BEGIN Text provided

Submitted by gsparrow on
Judi Dumont

I’M ALWAYS AMUSED by articles on “small gardens” which invariably feature a plot around the size of a small suburban yard. In Brooklyn, we know small, as in truly tiny or postage-stamp sized. Those of us in New York City and other dense urban environments are happy to have any outdoor space at all and try to make full use of it, tucking pots, troughs and other containers full of treasures into every available space.

To that end, after I joined NARGS and our local Manhattan Chapter, I began to set up troughs along the narrow edge of the wall next to my driveway in the front of my house, and this became my Alpine Zone. With full sun through winter and spring and dappled sun in summer and fall, I grow traditional rock garden plants here, for the most part those that can take a bit of shade. The troughs vary a bit in size and shape but have to fit along the brick ledge. Other pots and troughs perch on the wall by the steps to our porch.

END Text provided

Reproduce the piece on tiny urban gardens word for word from "To that end, after" to "to our porch.". The data that come next are drawn from a separate source.

BEGIN Material provided

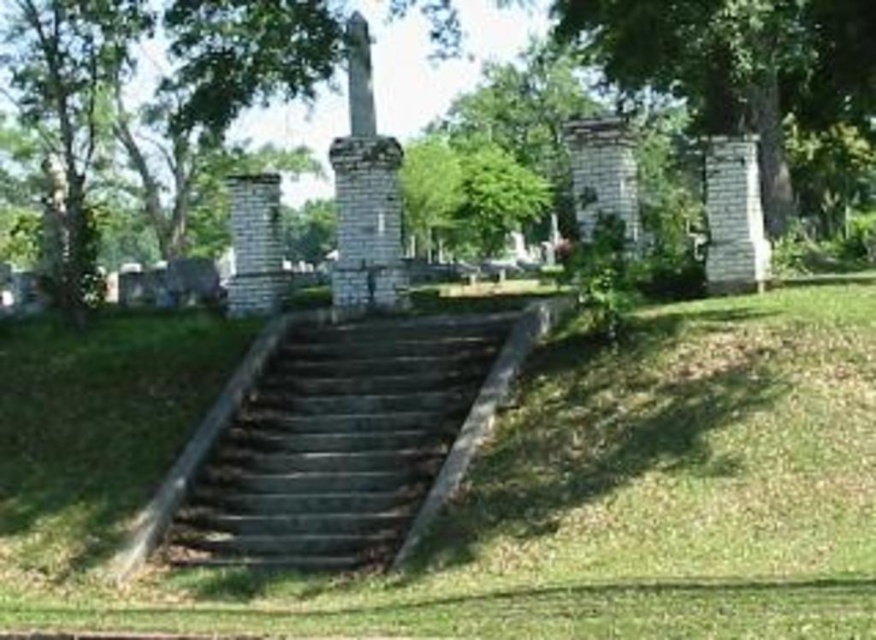
Between point (359, 509) and point (820, 13), which one is positioned in front?

Point (359, 509)

Can you confirm if dark gray stone stairs at center is positioned above green leafy tree at upper right?

Actually, dark gray stone stairs at center is below green leafy tree at upper right.

Find the location of a particular element. The width and height of the screenshot is (876, 640). dark gray stone stairs at center is located at coordinates (336, 442).

This screenshot has width=876, height=640. I want to click on dark gray stone stairs at center, so click(336, 442).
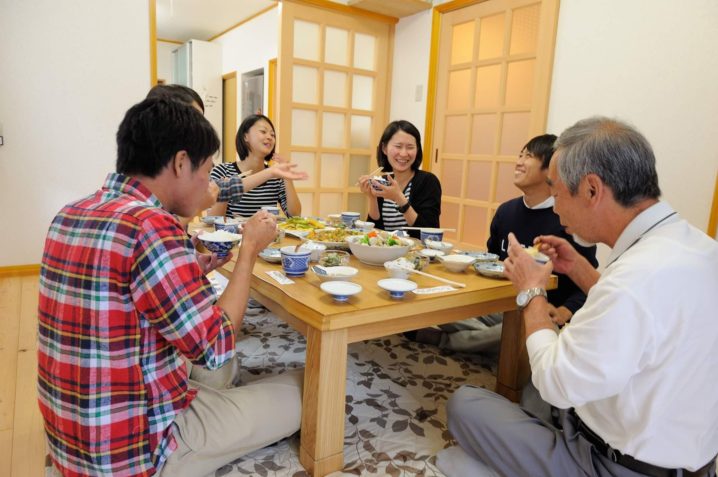
At what (x,y) coordinates should I click in order to perform the action: click on people sitting around table. Please return your answer as a coordinate pair (x, y). Looking at the image, I should click on (146, 267), (171, 93), (266, 136), (408, 175), (512, 200), (647, 266).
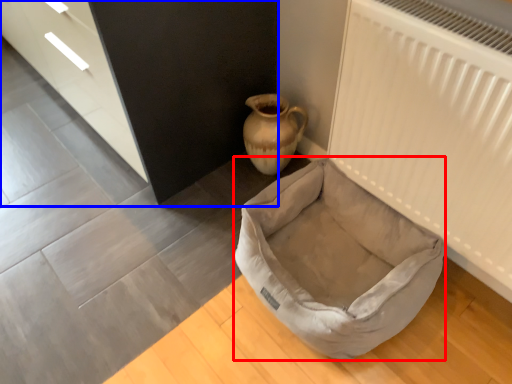
Question: Which of the following is the closest to the observer, dog bed (highlighted by a red box) or dresser (highlighted by a blue box)?

Choices:
 (A) dog bed
 (B) dresser

Answer: (A)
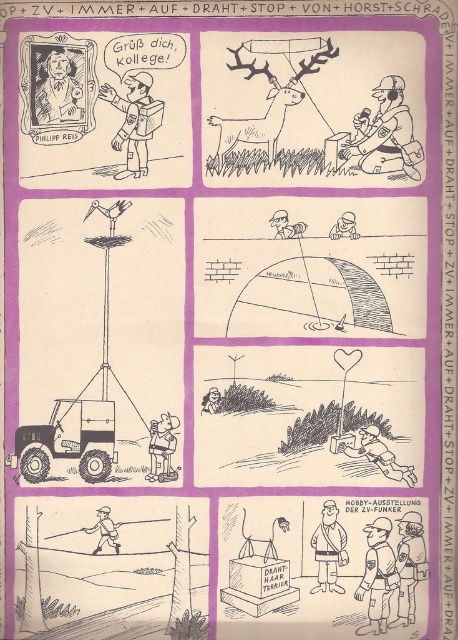
Looking at this image, which is below, metallic helmet at lower center or smooth plastic helmet at upper center?

metallic helmet at lower center is lower down.

Is point (363, 432) more distant than point (352, 230)?

Yes.

Who is more forward, (349, 436) or (339, 230)?

Point (339, 230) is in front.

The image size is (458, 640). What are the coordinates of `metallic helmet at lower center` in the screenshot? It's located at (372, 452).

Which is below, brown textured reindeer at upper center or matte black helmet at upper right?

matte black helmet at upper right

Can you confirm if brown textured reindeer at upper center is taller than matte black helmet at upper right?

Yes, brown textured reindeer at upper center is taller than matte black helmet at upper right.

Is point (272, 76) positioned behind point (367, 154)?

That is False.

Image resolution: width=458 pixels, height=640 pixels. I want to click on brown textured reindeer at upper center, so click(267, 96).

Is uniformed person at lower right further to camera compared to light brown uniform at center?

No, it is not.

Can you confirm if uniformed person at lower right is bigger than light brown uniform at center?

Correct, uniformed person at lower right is larger in size than light brown uniform at center.

This screenshot has width=458, height=640. Find the location of `uniformed person at lower right`. uniformed person at lower right is located at coordinates (377, 576).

END Material provided

Your solution =
To that end, after I joined NARGS and our local Manhattan Chapter, I began to set up troughs along the narrow edge of the wall next to my driveway in the front of my house, and this became my Alpine Zone. With full sun through winter and spring and dappled sun in summer and fall, I grow traditional rock garden plants here, for the most part those that can take a bit of shade. The troughs vary a bit in size and shape but have to fit along the brick ledge. Other pots and troughs perch on the wall by the steps to our porch.